この3つの力の中で最も早くから育っていくのが、他者への思いやりの力 「共感性」です。
共感性、思いやりはどうやって育つのでしょう。
生後1~2か月になると、赤ちゃんは授乳中などにお母さんの顔を見てニッコリ笑うようになりますね。
それは、単に表情のマネしているのではありません。お母さんのほほえみの奥にある、幸福感や喜びに共感しているのだと言われています。

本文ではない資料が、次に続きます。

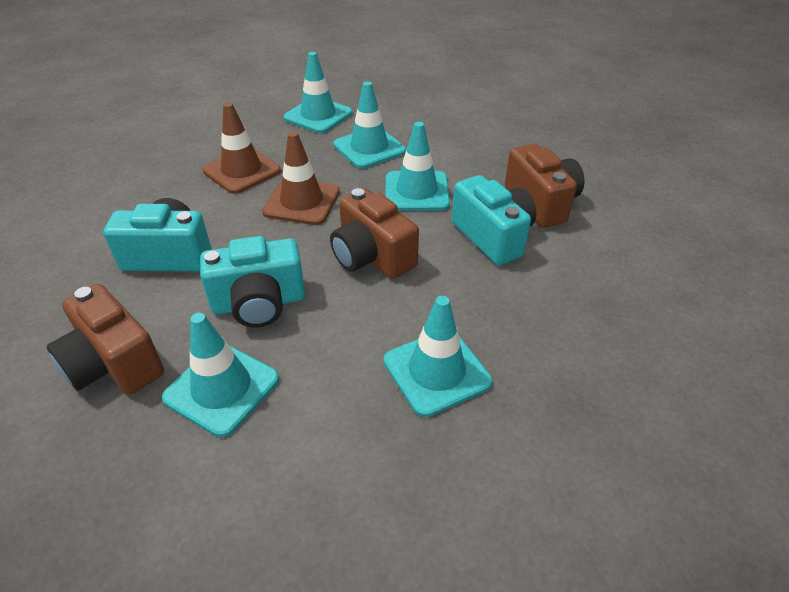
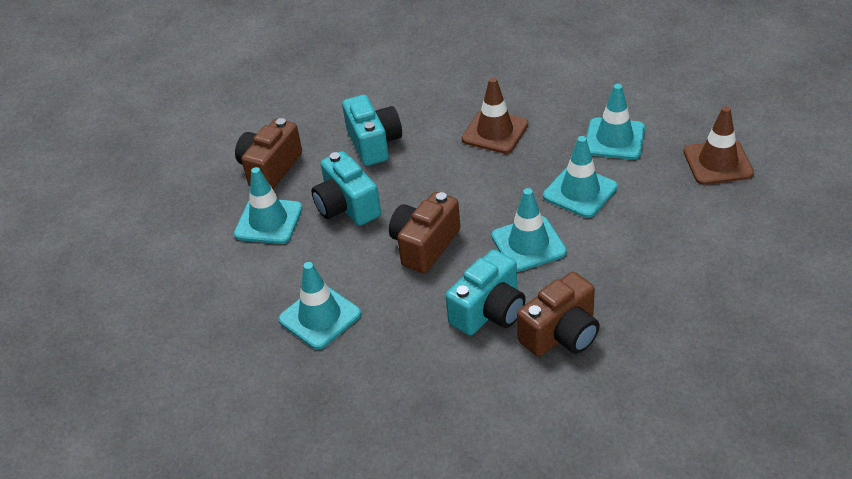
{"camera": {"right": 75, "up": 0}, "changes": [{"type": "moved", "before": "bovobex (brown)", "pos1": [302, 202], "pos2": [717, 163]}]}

「共感する力」は、この時期すでに芽生えているものなのです。
生後2~3か月になると、赤ちゃんは「お母さんにいつもそばにいてほしい」と思うようになります。
お母さんがいなくなると泣くのはそのためです。
そして、生後3~4カ月になると、「そばにいるだけでなく、私の喜ぶことをしてほしい」という欲求が出てきます。
抱っこしてほしい、おんぶしてほしい、あやしてほしいなど、そばにいてくれるだけでは満足できなくなるのです。
さらに、生後5か月くらいになると、「私が喜ぶことをするだけでなく、お母さんも喜んでやってほしい」という感情が生まれてきます。
これを「喜びの共有」といい、子どもの発達に非常に大きな意味を持ちます。
それに加えて、喜びを共有してからでないと、悲しみを共有することはできないのです。
小学生などで友だちをいじめる子がいますが、いじめる子は他者の痛みや悲しみがわかりません。
喜びの共有ができてから、悲しみがわかる。
子どもの心の発達は、順序があり、育つ時期があるということになります。